[Collected data]
================================

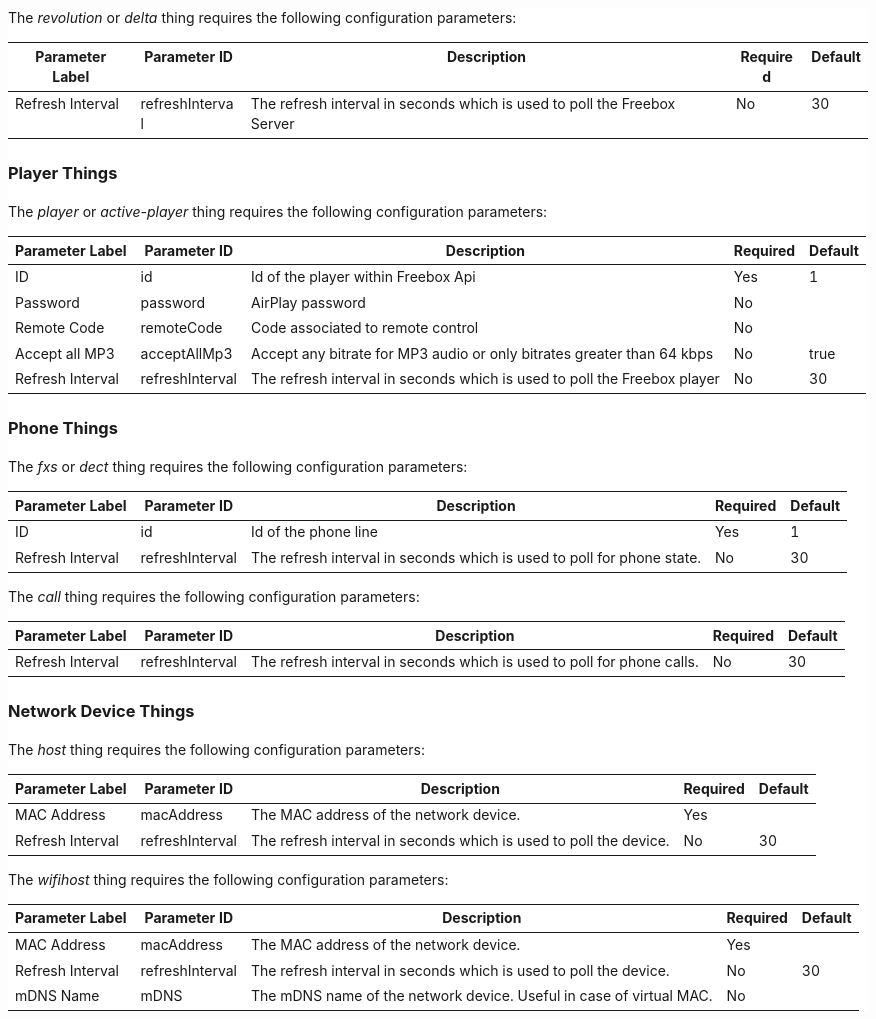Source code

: The *revolution* or *delta* thing requires the following configuration parameters:

| Parameter Label  | Parameter ID    | Description                                                              | Required | Default |
|------------------|-----------------|--------------------------------------------------------------------------|----------|---------|
| Refresh Interval | refreshInterval | The refresh interval in seconds which is used to poll the Freebox Server | No       | 30      |

### Player Things

The *player* or *active-player* thing requires the following configuration parameters:

| Parameter Label  | Parameter ID    | Description                                                                | Required | Default |
|------------------|-----------------|----------------------------------------------------------------------------|----------|---------|
| ID               | id              | Id of the player within Freebox Api                                        | Yes      | 1       |
| Password         | password        | AirPlay password                                                           | No       |         |
| Remote Code      | remoteCode      | Code associated to remote control                                          | No       |         |
| Accept all MP3   | acceptAllMp3    | Accept any bitrate for MP3 audio or only bitrates greater than 64 kbps     | No       | true    |
| Refresh Interval | refreshInterval | The refresh interval in seconds which is used to poll the Freebox player   | No       | 30      |

### Phone Things

The *fxs* or *dect* thing requires the following configuration parameters:

| Parameter Label  | Parameter ID    | Description                                                            | Required | Default |
|------------------|-----------------|------------------------------------------------------------------------|----------|---------|
| ID               | id              | Id of the phone line                                                   | Yes      | 1       |
| Refresh Interval | refreshInterval | The refresh interval in seconds which is used to poll for phone state. | No       | 30      |

The *call* thing requires the following configuration parameters:

| Parameter Label  | Parameter ID    | Description                                                            | Required | Default |
|------------------|-----------------|------------------------------------------------------------------------|----------|---------|
| Refresh Interval | refreshInterval | The refresh interval in seconds which is used to poll for phone calls. | No       | 30      |

### Network Device Things

The *host* thing requires the following configuration parameters:

| Parameter Label  | Parameter ID    | Description                                                            | Required | Default |
|------------------|-----------------|------------------------------------------------------------------------|----------|---------|
| MAC Address      | macAddress      | The MAC address of the network device.                                 | Yes      |         |
| Refresh Interval | refreshInterval | The refresh interval in seconds which is used to poll the device.      | No       | 30      |

The *wifihost* thing requires the following configuration parameters:

| Parameter Label  | Parameter ID    | Description                                                            | Required | Default |
|------------------|-----------------|------------------------------------------------------------------------|----------|---------|
| MAC Address      | macAddress      | The MAC address of the network device.                                 | Yes      |         |
| Refresh Interval | refreshInterval | The refresh interval in seconds which is used to poll the device.      | No       | 30      |
| mDNS Name        | mDNS            | The mDNS name of the network device. Useful in case of virtual MAC.    | No       |         |
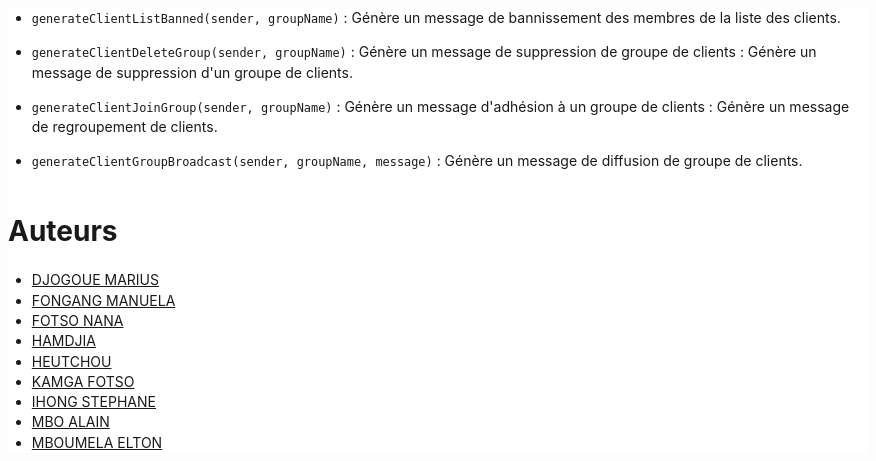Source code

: - `generateClientListBanned(sender, groupName)` : Génère un message de bannissement des membres de la liste des clients.

- `generateClientDeleteGroup(sender, groupName)` : Génère un message de suppression de groupe de clients : Génère un message de suppression d'un groupe de clients.

- `generateClientJoinGroup(sender, groupName)` : Génère un message d'adhésion à un groupe de clients : Génère un message de regroupement de clients.

- `generateClientGroupBroadcast(sender, groupName, message)` : Génère un message de diffusion de groupe de clients.


# Auteurs
- [DJOGOUE MARIUS](https://www.github.com/DNMarius)
- [FONGANG MANUELA](https://www.github.com/manuGea6)
- [FOTSO NANA](https://www.github.com/Marcsab20)
- [HAMDJIA](https://www.github.com/Epsilon008)
- [HEUTCHOU](https://www.github.com/teumendimitry)
- [KAMGA FOTSO](https://www.github.com/jevlgx)
- [IHONG STEPHANE](https://www.github.com/SIR160701)
- [MBO ALAIN](https://www.github.com/MAG-ENCRYPTION)
- [MBOUMELA ELTON](https://www.github.com/mboumela-elton)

================================

Show me all lines in the records that contain "Things".

# Response to the task:
### Player Things
### Phone Things
### Network Device Things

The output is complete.